Write a research paper in APA format on a subject of your choosing that is related to Business Intelligence. Integrate what you have learned from the course resources (.e.g. Textbook Readings, Discussion Board Posts, Chapter Presentations) into your document.
As you consider the topic for your research paper, try and narrow the subject down to a manageable issue. Search for academic journal articles (i.e. peer reviewed) and other sources related to your selected subject. Because this is a research paper, you must be sure to use proper APA format citations.
Your paper must include an introduction stating what you paper is about and a logical conclusion.
This paper must contain a minimum of 1500 words of content and use at least 5 peer reviewed sources. Peer reviewed sources include: Academic Journal Articles, Textbooks, and Government Documents. At least one of the textbooks for this course could be used as a source for this paper.
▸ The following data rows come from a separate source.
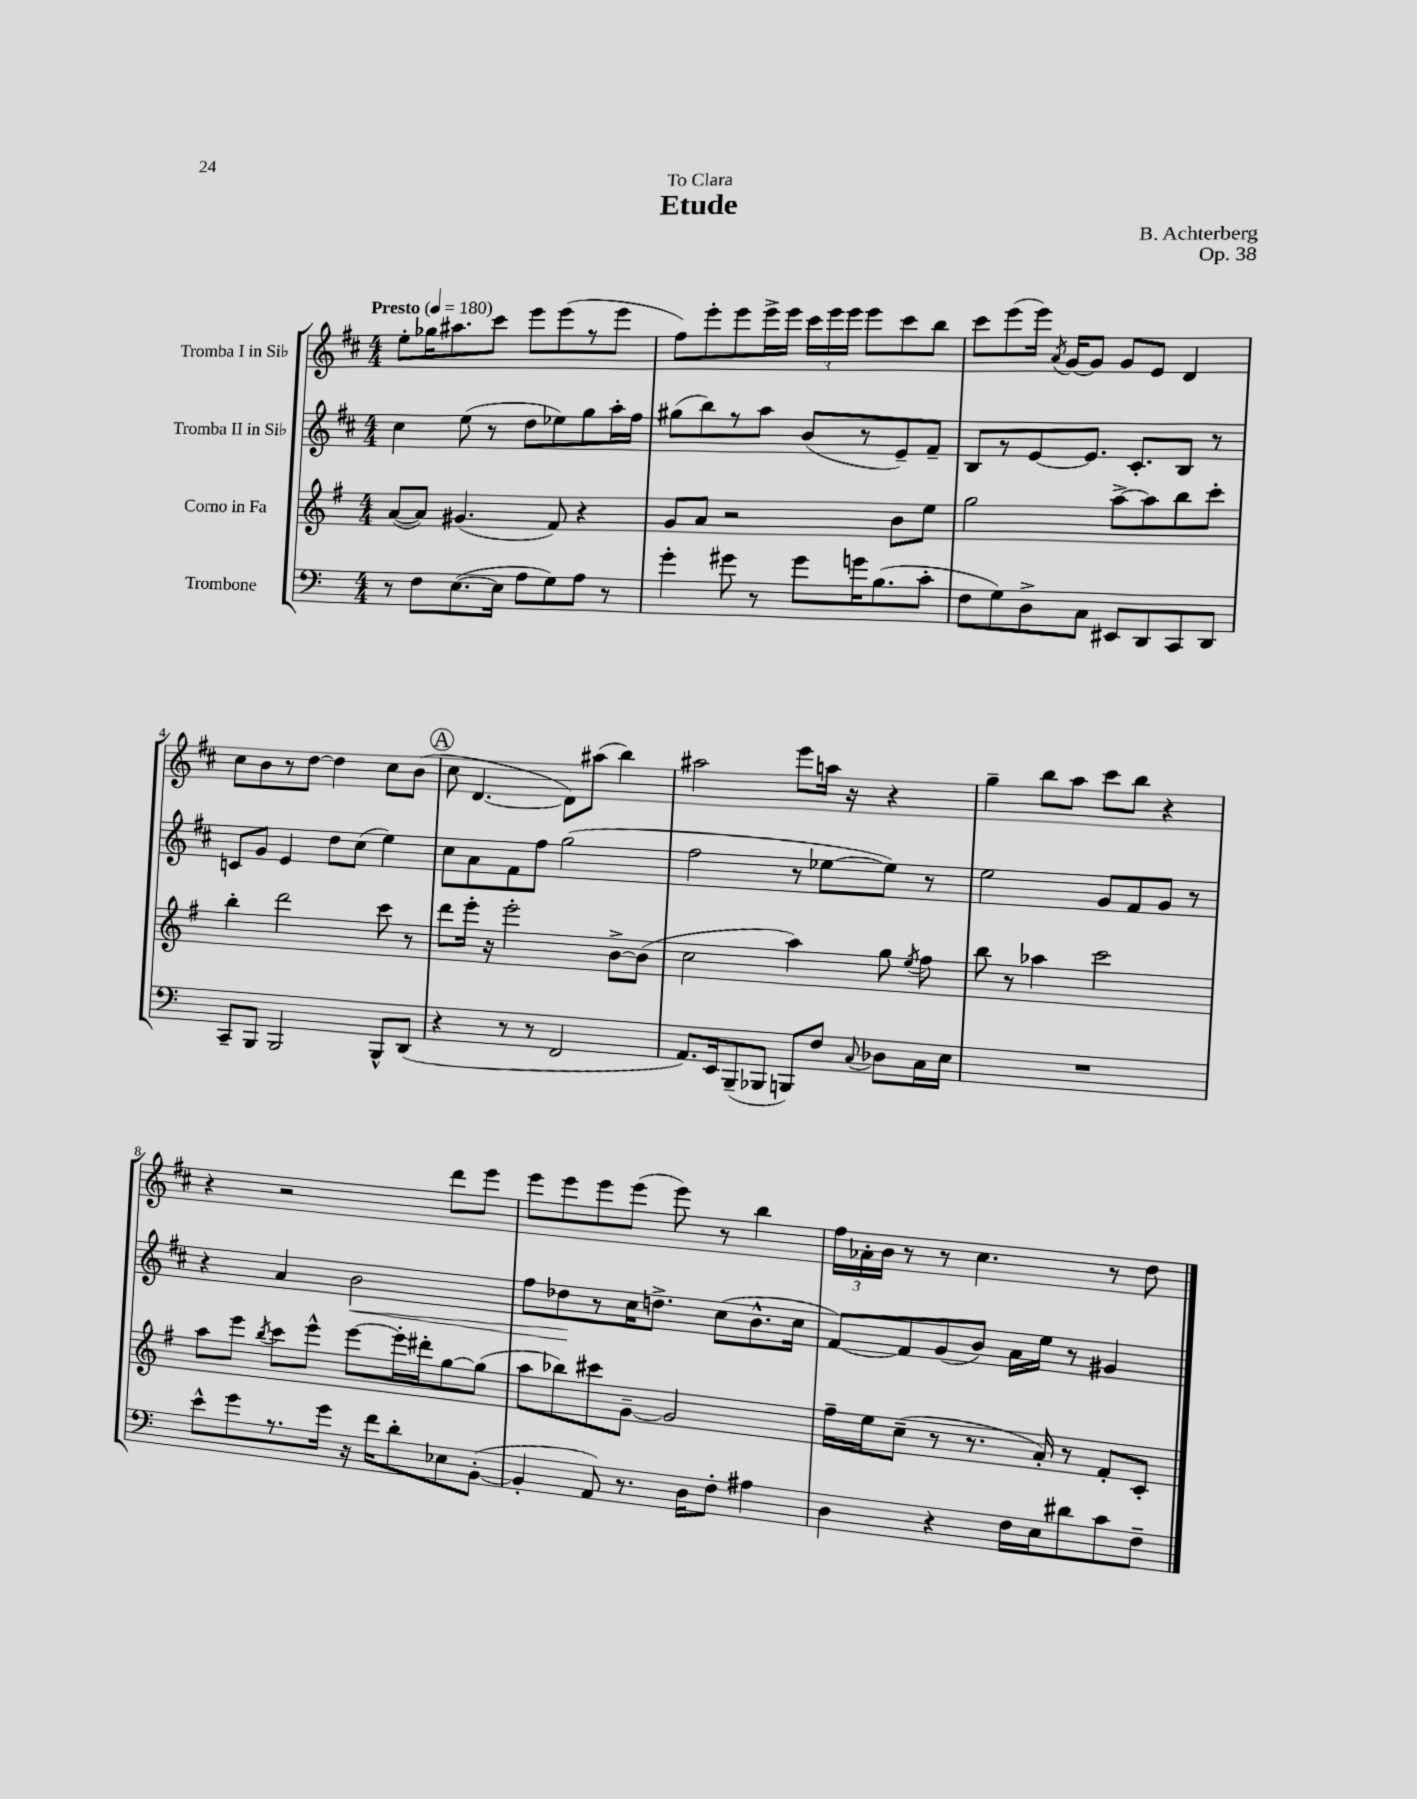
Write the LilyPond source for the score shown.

\header { title = "Etude" composer = "B. Achterberg" dedication = "To Clara" opus = "Op. 38" }
<<
\new StaffGroup <<
\new Staff = "s0" \with { instrumentName = "Tromba I in Sib" } {
    \clef treble \key d \major \numericTimeSignature \time 4/4 \tempo "Presto" 4 = 180
    \autoBeamOff e''8[-. ges''16 ais''8. cis'''8] e'''8[ e'''8( r8 e'''8] |
    fis''8[) e'''8-. e'''8 e'''16-> e'''16] \tuplet 3/2 { cis'''16[ e'''16 e'''16] } e'''8[ cis'''8 b''8] |
    cis'''8[ e'''8( e'''16]) \acciaccatura { a'8 } g'16[~ g'8] g'8[ e'8] d'4 |
    cis''8[ b'8 r8 d''8]~ d''4 cis''8[ b'8]( |
    \mark \markup { \circle "A" } cis''8 d'4.~ d'8[) ais''8]( b''4) |
    ais''2 e'''8[ a''16] r16 r4 |
    g''4-- b''8[ a''8] cis'''8[ b''8] r4 |
    r4 r2 d'''8[ e'''8] |
    e'''8[ e'''8 e'''8 e'''8]( e'''8) r8 b''4 |
    \tuplet 3/2 { fis''16[ aes'16-. b'16] } r8 r8 cis''4. r8 d''8 \bar "|." |
}
\new Staff = "s1" \with { instrumentName = "Tromba II in Sib" } {
    \clef treble \key d \major \numericTimeSignature \time 4/4
    \autoBeamOff cis''4 e''8( r8 d''8[ ees''8) g''8 a''16-. fis''16] |
    gis''8[( b''8) r8 a''8] b'8[( r8 e'8--) fis'8]-- |
    b8[ r8 e'8~ e'8.] cis'8.[-. b8] r8 |
    c'8[ g'8] e'4 d''8[ cis''8]( e''4) |
    \mark \markup { \circle "A" } cis''8[ a'8 fis'8 fis''8] g''2( |
    fis''2 r8 ees''8[~ ees''8]) r8 |
    e''2 g'8[ fis'8 g'8] r8 |
    r4 a'4 b'2\< |
    fis''8[ des''8\! r8 cis''16 d''8.]-> cis''8[( b'8.-^ cis''16] |
    fis'8[~) fis'8 g'8( b'8]) a'16[ e''16] r8 gis'4 \bar "|." |
}
\new Staff = "s2" \with { instrumentName = "Corno in Fa" } {
    \clef treble \key g \major \numericTimeSignature \time 4/4
    \autoBeamOff a'8[~( a'8]) gis'4.( fis'8) r4 |
    g'8[ a'8] r2 b'8[ e''8] |
    g''2 a''8[~-> a''8 b''8 c'''8]-. |
    b''4-. d'''2 c'''8 r8 |
    \mark \markup { \circle "A" } d'''8[ e'''16]-. r16 e'''2-. b'8[~-> b'8]( |
    c''2 a''4) g''8 \acciaccatura { e''8 } fis''8 |
    b''8 r8 aes''4 c'''2 |
    a''8[ e'''8] \acciaccatura { b''8 } c'''8[ e'''8]-^ e'''8[~ e'''16-. dis'''16-. g''8~ g''8]( |
    a''8[ bes''8) cis'''8 g'8]~-- g'2 |
    fis''16[-- e''16 c''8]--( r8 r8. a'16-.) r8 fis'8[-. c'8]-. \bar "|." |
}
\new Staff = "s3" \with { instrumentName = "Trombone" } {
    \clef bass \key c \major \numericTimeSignature \time 4/4
    \autoBeamOff r8 f8[ e8.~( e16] a8[ g8) a8] r8 |
    g'4-. gis'8 r8 gis'8[ g'16 b8.( c'8]-. |
    f8[ g8) d8-> c8] eis,8[ d,8 c,8 d,8] |
    c,8[-- b,,8] b,,2 b,,8[-^ d,8]( |
    \mark \markup { \circle "A" } r4 r8 r8 f,2 |
    a,8.[) e,16 b,,8--( bes,,8] b,,8[) f8] \appoggiatura { c8 } des8[ c16 e16] |
    R1 |
    e'8[-^ g'8 r8. g'16] r16 f'16[ d'8-. ees8 b,8]~-.( |
    b,4-. a,8) r8. d16[ f8]-. ais4 |
    d4 r4 f16[ e16 dis'8 c'8 f8]-- \bar "|." |
}
>>
>>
- Topic 1. Data science and AI roles continue the trend towards specialization.There is a practical split is between ‘engineering-heavy’ data science roles focused on large production systems and the infrastructure and platforms that underpin them (‘Data/ML/AI Engineers’), and ‘science-heavy’ data science role that focus on investigative work and decision support (‘Data Scientists/Business Analytics Professionals/Analytics Consultants’). Your paper should contrast the skill sets, different mental models, and established department structures that make this a compelling pattern.
- Topic 2. Executive understanding of data science and AI becomes more important.The realization is dawning that the bottleneck to data science value may not be the technical aspects of data science or AI (gasp!), but the maturity of the actual consumers of data science. While some technology companies and large corporations have a head start, there is a growing awareness that in-house training programs are often the best way to develop internal maturity. Is there research to back this approach up?
- Topic 3. End-to-end model management becomes best practice where production is required.As the actual footprint of data science and AI projects in production gets larger, the problems that need to be solved have coalesced into the discipline of end-to-end model management. This includes deployment and monitoring of models (‘Model Ops’), different tiers of support, and oversight on when to retrain or rebuild models when they naturally entropy over time. What are the major issues that this model present?
- Topic 4. Data science and AI ethics continue to gain momentum and are starting to form into a distinct discipline.Second order effects of automated decision making at scale have always been an issue, but it is finally gaining mind share in the public consciousness. This is courtesy of the prominence of incidents like the Cambridge Analytica Scandal and Amazon scrapping its secret AI recruiting tool that showed bias against women. IS AI going toward specialization or generalization? Why?
- Topic 5. Efforts to ‘democratize’ and ‘automate’ data science and AI redouble, with parties that over-promise failing.With talent being somewhat elusive (or at least mis-allocated), automated data science and AI is an attractive idea. However, the reality remains that the boundaries of technology only enable certain well specified tasks to be automated. Taking a typical data science project, there is a lot that goes on around the activity of model building. What is the issue and how can this be helped?
Can any one please prepare a Research paper on one of the above 5 topics, by following all the instructions mentioned above. Will be able to provide you a reference, if needed.